Practical measures must trump perfect solutions

We need difficult debate in ESG but not at the expense of action

The past few months have shown that discussions about what can be considered as a sustainable investment and how ESG criteria should be integrated in portfolio management processes are often driven by convictions and beliefs instead of setting a focus on the practicality of these measures.

Such a discussion may lead to a point where no action will be taken at all. It may seem better to do nothing than to disappoint one or the other side since this would fuel an even tougher discussion, especially when there is a lack of common definitions and standards.

Don’t get me wrong, we should have difficult debates around contentious topics, but the fund industry, investors, regulators, governments, and other stakeholders also need to find practical solutions that can be implemented fast and suit the needs of most stakeholders to drive up the acceptance of sustainable investment products.
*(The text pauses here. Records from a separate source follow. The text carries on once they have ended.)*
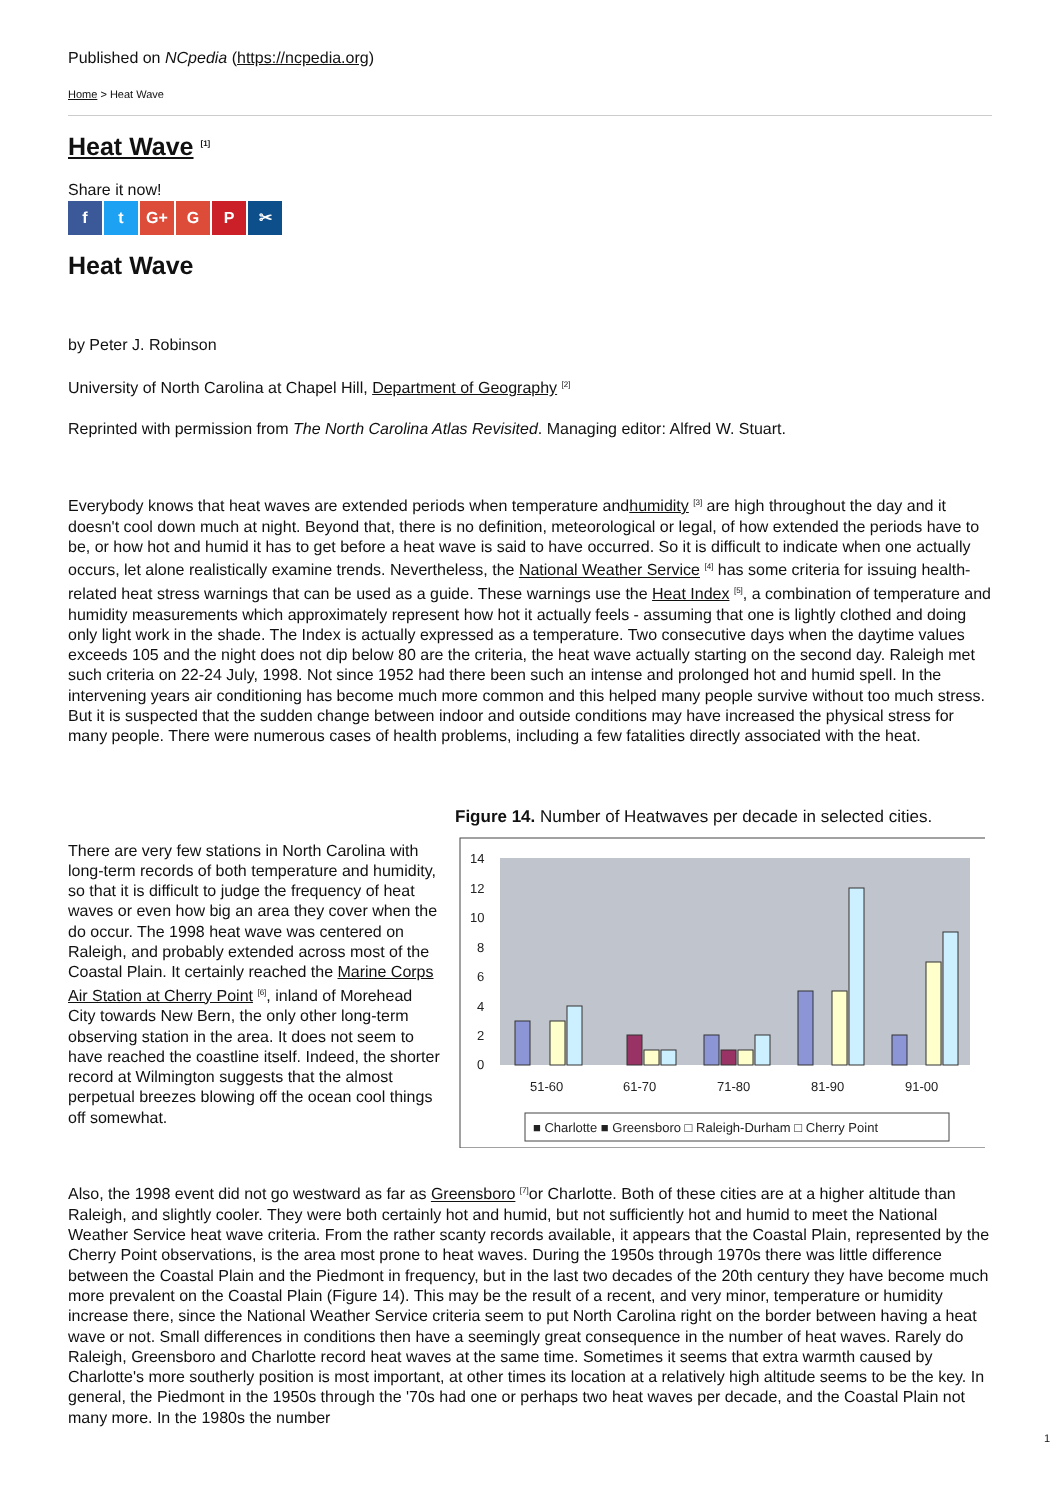Published on NCpedia (https://ncpedia.org)
Home > Heat Wave
Heat Wave <sup>[1]</sup>
Share it now!
f t G+ G P ✂
Heat Wave
by Peter J. Robinson
University of North Carolina at Chapel Hill, Department of Geography <sup>[2]</sup>
Reprinted with permission from The North Carolina Atlas Revisited. Managing editor: Alfred W. Stuart.
Everybody knows that heat waves are extended periods when temperature andhumidity <sup>[3]</sup> are high throughout the day and it doesn't cool down much at night. Beyond that, there is no definition, meteorological or legal, of how extended the periods have to be, or how hot and humid it has to get before a heat wave is said to have occurred. So it is difficult to indicate when one actually occurs, let alone realistically examine trends. Nevertheless, the National Weather Service <sup>[4]</sup> has some criteria for issuing health-related heat stress warnings that can be used as a guide. These warnings use the Heat Index <sup>[5]</sup>, a combination of temperature and humidity measurements which approximately represent how hot it actually feels - assuming that one is lightly clothed and doing only light work in the shade. The Index is actually expressed as a temperature. Two consecutive days when the daytime values exceeds 105 and the night does not dip below 80 are the criteria, the heat wave actually starting on the second day. Raleigh met such criteria on 22-24 July, 1998. Not since 1952 had there been such an intense and prolonged hot and humid spell. In the intervening years air conditioning has become much more common and this helped many people survive without too much stress. But it is suspected that the sudden change between indoor and outside conditions may have increased the physical stress for many people. There were numerous cases of health problems, including a few fatalities directly associated with the heat.
There are very few stations in North Carolina with long-term records of both temperature and humidity, so that it is difficult to judge the frequency of heat waves or even how big an area they cover when the do occur. The 1998 heat wave was centered on Raleigh, and probably extended across most of the Coastal Plain. It certainly reached the Marine Corps Air Station at Cherry Point <sup>[6]</sup>, inland of Morehead City towards New Bern, the only other long-term observing station in the area. It does not seem to have reached the coastline itself. Indeed, the shorter record at Wilmington suggests that the almost perpetual breezes blowing off the ocean cool things off somewhat.
Figure 14. Number of Heatwaves per decade in selected cities.
14
12
10
8
6
4
2
0
51-60
61-70
71-80
81-90
91-00
■ Charlotte ■ Greensboro □ Raleigh-Durham □ Cherry Point
Also, the 1998 event did not go westward as far as Greensboro <sup>[7]</sup>or Charlotte. Both of these cities are at a higher altitude than Raleigh, and slightly cooler. They were both certainly hot and humid, but not sufficiently hot and humid to meet the National Weather Service heat wave criteria. From the rather scanty records available, it appears that the Coastal Plain, represented by the Cherry Point observations, is the area most prone to heat waves. During the 1950s through 1970s there was little difference between the Coastal Plain and the Piedmont in frequency, but in the last two decades of the 20th century they have become much more prevalent on the Coastal Plain (Figure 14). This may be the result of a recent, and very minor, temperature or humidity increase there, since the National Weather Service criteria seem to put North Carolina right on the border between having a heat wave or not. Small differences in conditions then have a seemingly great consequence in the number of heat waves. Rarely do Raleigh, Greensboro and Charlotte record heat waves at the same time. Sometimes it seems that extra warmth caused by Charlotte's more southerly position is most important, at other times its location at a relatively high altitude seems to be the key. In general, the Piedmont in the 1950s through the '70s had one or perhaps two heat waves per decade, and the Coastal Plain not many more. In the 1980s the number
1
Such a practical approach might be far from perfect, but possible mistakes can be corrected over time. This may mean the participants involved in the decision-making processes might need to become more open-minded and listen to arguments that are not in line with their convictions and beliefs, as this is the only way to find a common ground.

Nuclear debate

A good example of this is the integration of nuclear power and gas as “green” bridging technologies within the regulatory technical standards (RTS) required under the Sustainable Finance Disclosure Regulation (SFDR).
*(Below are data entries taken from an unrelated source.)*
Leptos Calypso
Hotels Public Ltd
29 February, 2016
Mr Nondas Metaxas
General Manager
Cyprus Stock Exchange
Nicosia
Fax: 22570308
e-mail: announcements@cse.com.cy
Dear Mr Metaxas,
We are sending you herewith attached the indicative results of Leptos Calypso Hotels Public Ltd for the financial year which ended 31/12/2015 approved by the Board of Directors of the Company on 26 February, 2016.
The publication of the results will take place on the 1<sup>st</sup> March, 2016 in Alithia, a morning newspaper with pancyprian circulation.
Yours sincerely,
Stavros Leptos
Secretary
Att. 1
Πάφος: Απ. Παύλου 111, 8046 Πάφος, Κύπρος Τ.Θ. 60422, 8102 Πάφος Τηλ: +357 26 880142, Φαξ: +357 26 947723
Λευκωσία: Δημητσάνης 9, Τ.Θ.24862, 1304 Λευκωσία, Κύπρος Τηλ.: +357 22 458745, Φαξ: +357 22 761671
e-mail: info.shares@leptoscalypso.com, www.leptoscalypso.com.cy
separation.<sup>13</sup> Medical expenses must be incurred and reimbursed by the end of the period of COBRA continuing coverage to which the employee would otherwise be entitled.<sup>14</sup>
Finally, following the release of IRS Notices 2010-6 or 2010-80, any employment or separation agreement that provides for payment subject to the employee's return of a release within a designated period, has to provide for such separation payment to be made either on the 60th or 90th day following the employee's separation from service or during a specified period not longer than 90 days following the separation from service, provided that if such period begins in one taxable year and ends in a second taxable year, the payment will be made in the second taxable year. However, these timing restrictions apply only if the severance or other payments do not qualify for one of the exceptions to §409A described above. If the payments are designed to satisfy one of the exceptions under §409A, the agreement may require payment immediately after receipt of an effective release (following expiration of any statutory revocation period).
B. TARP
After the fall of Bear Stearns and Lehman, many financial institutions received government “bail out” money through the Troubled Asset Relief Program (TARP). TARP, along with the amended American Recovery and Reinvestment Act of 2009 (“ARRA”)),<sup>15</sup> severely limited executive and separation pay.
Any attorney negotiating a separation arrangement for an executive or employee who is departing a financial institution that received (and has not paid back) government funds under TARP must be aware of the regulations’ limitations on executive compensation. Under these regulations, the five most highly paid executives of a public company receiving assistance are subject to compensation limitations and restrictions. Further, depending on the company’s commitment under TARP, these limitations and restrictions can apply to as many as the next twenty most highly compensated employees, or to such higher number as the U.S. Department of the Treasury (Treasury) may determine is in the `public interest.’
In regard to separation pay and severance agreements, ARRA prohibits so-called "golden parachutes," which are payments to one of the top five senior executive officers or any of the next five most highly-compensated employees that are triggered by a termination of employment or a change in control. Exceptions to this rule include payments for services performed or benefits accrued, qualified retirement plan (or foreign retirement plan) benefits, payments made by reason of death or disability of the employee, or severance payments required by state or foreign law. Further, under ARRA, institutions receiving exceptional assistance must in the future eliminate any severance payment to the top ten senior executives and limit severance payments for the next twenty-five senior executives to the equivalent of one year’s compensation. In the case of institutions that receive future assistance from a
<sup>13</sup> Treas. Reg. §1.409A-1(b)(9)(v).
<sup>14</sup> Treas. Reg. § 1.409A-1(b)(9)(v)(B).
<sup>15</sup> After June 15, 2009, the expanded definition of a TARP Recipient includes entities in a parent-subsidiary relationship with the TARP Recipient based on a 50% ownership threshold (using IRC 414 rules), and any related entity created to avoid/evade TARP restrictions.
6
Obviously both technologies are not considered as sustainable by the majority of investors, but as corporates and inhabitants in the EU need a safe and affordable supply with electricity, the EU Commission and the EU Parliament had to find a trade-off between their ambiguous goals around announced climate targets and the well-being of their inhabitants.

See also: – Gas and nuclear pass EU parliament vote for taxonomy inclusion

The discussion about the inclusion of these two technologies as “green” within SFDR was led with hard bandages as some local state governments threatened the EU Commission and the parliament with a possible legal action against the classification of these technologies as “green.” Finally, however, a majority of the MEPs voted for the proposed draft and it passed the EU Parliament.

Unsurprisingly, some investors and activists’ groups raised their concerns about this. Some asset managers reacted to the integration of nuclear power and gas as “green” into the RTS with a clear statement that they will not invest in companies from the respective sectors. This decision clearly shows that any asset managers can extend the regulatory guidelines to fulfill their corporate sustainable investment objectives.

This is exactly the way the investment industry and its stakeholders should tackle issues such as this. Just because these technologies have been approved as “green” does not mean asset managers and investors must integrate companies with exposure to these respective sectors into their portfolios.

More generally, an open-minded discussion would make it much easier for asset managers and investors to create sustainable portfolios that suit their needs. This would also require that asset managers communicate clearly which ESG factors and criteria they take into consideration and how these are integrated within the portfolio management process on a voluntary basis to prevent so-called greenwashing.